Jenkins argues that the price of such a ground war is now too high. He says a NATO-ruled Kosovo would be even more burnt and barren than it is now, and that conditions have changed so much on the ground that Kosovo cannot be rendered "autonomously" Albanian, only autonomously NATO. A ground war, in Jenkins' view, would do little more than change the guard over Kosovo's empty fields and rotting corpses. They are Mr Milosevic's doing, for which his people and perhaps a court of law will one day hold him to account, but Jenkins argues that NATO should not be a party to yet more killing, for the simple reason that War C cannot rectify War A.

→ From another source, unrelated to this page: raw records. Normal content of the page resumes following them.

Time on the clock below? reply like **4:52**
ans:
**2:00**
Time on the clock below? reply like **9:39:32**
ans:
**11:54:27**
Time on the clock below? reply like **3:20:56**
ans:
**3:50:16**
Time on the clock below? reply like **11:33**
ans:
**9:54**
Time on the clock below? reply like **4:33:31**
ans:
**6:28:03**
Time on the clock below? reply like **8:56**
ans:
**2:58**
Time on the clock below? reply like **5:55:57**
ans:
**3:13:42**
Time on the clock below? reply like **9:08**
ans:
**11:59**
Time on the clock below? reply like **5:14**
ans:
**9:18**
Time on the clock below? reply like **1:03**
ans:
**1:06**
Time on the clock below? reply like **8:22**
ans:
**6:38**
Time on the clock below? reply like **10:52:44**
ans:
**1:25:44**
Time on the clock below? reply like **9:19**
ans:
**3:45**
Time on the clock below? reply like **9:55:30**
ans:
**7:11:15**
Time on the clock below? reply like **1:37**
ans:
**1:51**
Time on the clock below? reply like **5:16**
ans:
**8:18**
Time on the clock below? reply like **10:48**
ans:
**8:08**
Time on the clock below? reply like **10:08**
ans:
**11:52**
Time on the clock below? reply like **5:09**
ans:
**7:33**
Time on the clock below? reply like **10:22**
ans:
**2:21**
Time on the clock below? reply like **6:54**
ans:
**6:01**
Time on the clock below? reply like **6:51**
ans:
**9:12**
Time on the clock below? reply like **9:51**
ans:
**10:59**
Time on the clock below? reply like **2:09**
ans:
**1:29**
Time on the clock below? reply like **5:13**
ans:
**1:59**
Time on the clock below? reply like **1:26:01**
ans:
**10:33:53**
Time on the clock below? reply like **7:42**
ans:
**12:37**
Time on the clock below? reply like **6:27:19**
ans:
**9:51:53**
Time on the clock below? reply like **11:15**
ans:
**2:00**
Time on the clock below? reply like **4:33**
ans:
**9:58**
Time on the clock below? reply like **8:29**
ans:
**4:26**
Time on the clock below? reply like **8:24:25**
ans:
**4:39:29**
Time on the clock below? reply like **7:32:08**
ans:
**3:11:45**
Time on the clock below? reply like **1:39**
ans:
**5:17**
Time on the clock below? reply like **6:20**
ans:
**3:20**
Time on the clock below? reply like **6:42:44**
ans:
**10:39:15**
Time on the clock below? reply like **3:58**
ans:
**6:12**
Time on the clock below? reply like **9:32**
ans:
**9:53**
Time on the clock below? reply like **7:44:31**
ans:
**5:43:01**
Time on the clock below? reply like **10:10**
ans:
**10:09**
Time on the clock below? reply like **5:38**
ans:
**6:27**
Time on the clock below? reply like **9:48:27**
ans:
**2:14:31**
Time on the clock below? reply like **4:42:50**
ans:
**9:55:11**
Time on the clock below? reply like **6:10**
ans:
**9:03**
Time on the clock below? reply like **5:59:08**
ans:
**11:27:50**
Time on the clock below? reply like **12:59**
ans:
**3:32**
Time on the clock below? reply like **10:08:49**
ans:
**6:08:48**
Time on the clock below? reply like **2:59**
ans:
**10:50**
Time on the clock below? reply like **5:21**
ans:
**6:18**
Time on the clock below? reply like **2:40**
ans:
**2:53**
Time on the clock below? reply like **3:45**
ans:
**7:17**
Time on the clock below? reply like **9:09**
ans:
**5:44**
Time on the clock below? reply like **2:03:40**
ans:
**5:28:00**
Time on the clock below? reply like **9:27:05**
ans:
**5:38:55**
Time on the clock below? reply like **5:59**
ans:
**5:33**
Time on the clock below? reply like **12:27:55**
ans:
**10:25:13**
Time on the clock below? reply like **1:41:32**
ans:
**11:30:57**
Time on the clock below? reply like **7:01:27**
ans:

I do not know if Jenkins' conclusion is factually or morally correct, but when one combines the obvious changes on the ground with the political problems in the Hornets Nest, the argument that a successful ground war could create a stable future in the Balkans is by no means self evident.

Wars take on an unstoppable life of their own even when its continuation is insane, as any student of WW I knows. Before allowing an entangling alliance to drag the US deeper into an extra-constitutional, undeclared self-feeding war, the President and Congress, through process of proposal and rational debate, should stop the sound bytes and abide by their constitutional duty to tell the people WHAT exactly THEIR country is trying to achieve, WHY a successful ground war will contribute to this end, and HOW spilling American blood and treasure will create conditions for long term stability in the Balkans Hornets Nest and thereby serve to protect and strengthen our national interests.

Woodrow Wilson tried to redraw the map of a troubled area he did not understand at the real Versailles in 1919; hopefully we will see a better performance in the 1999 theater of Versailles on the Potomac, but the first step in this direction must be to clarify the question of Kosovo with an open debate ending with an up or down vote to declare war on Serbia.